Task details: Continue the message on lily nomenclature, picking up after its final sentence.

** Excerpted text follows **

Lily nomenclature

info@auchgourishbotanicgarden.org info@auchgourishbotanicgarden.org
Thu, 08 Oct 2009 14:59:36 PDT
Firstly all folks kindly as Mary Sue mentioned, I am no expert on anything but I have spent an egregious amount of time, possibly waisted, on researching the nomenclature within the genus Lilium, during that process, through gritted teeth not finished I am sure, there have been turned up in this process something like 700 + and counting synonyms for what may prove to be some 150 taxa at species and subspecies levels tops, those for varietas and forma are where the endless and possibly futile debate rages as to what constitutes any specific taxonomic level, e.g. if its got five spots instead of four it gets given a varietal name, the literature is littered with them, so too are supposed species such as Lilium wilsonii, etc, amongst Japanese lilies which are nothing more than part of the Lilium x elegans complex, all carefully recorded over many centuries by the Japanese but ignored here in the West. In several cases now we have the conclusive aid of those cladastic studies which have looked at many lilies at whatever level one wishes to cast them and the results are inarguable, at least by most folks.

** End of Excerpted text **
** Data excerpts follows **

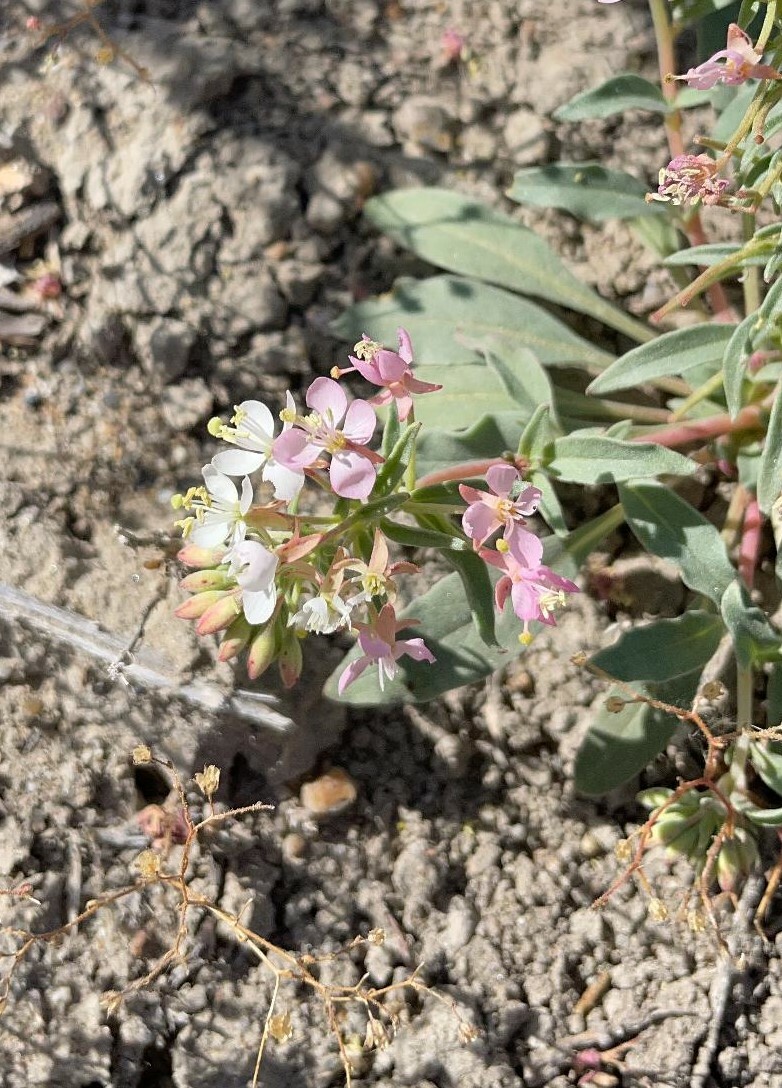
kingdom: Plantae
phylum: Tracheophyta
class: Magnoliopsida
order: Myrtales
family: Onagraceae
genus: Eremothera
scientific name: Eremothera boothii
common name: Booth's evening primrose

** End of Data excerpts **

Response area:
When I started this research I had thought I was in the so called 'lumpers camp' now I am not so sure where I am on this. Taxonomy as we have been comfortable with seems under major reassessment and undoubtedly even greater 'debate or argument' not just confined to the Plant Kingdom is already well under way. For good or ill, my approach for the Monograph will be to stick [a] with the Int. Rule of first publication date, due to the increased facility to access previously unrecorded publications often because they were not in English they have been totally missed however now a great deal of new material is becoming better known allowing for a revision which may or may not be welcome, people will be free then as now to use names as they feel; and [b] what I hope to achieve is an objective assessment based on the results of cladastic studies where available. Who for example would have thought that Lilium auratum var. platyphyllum is much more closely related to Lilium japonicum than it is to Lilium auratum var. auratum but that is exactly what today's science is telling us. Who would have expected that Lilium candidum's long believed closest relative is not Lilium chalcedonicum with which it shares parentage with Lilium x testaceum but that it turns out to be Lilium ciliatum; so far no hybrid has been attempted or exists involving L. ciliatum but I can sense the feelers going out already seeking bulbs of the latter to see who gets into the race first, but I am sure it will not be long in coming!. Interestingly the self same cladastic researches are making clear that the Sections within Lilium with which we are all fairly familiar are under radical revision as a result, the previous over reliance, e.g. on the Martagon shape of flowers, has led Comber, et al. into some strange conclusions, however the man with hindsight would rule the world. What these cladastic studies will enable is a better assessment for pairing off lilies in hybridisation and less frustratingly futile trips up blind allies in the process.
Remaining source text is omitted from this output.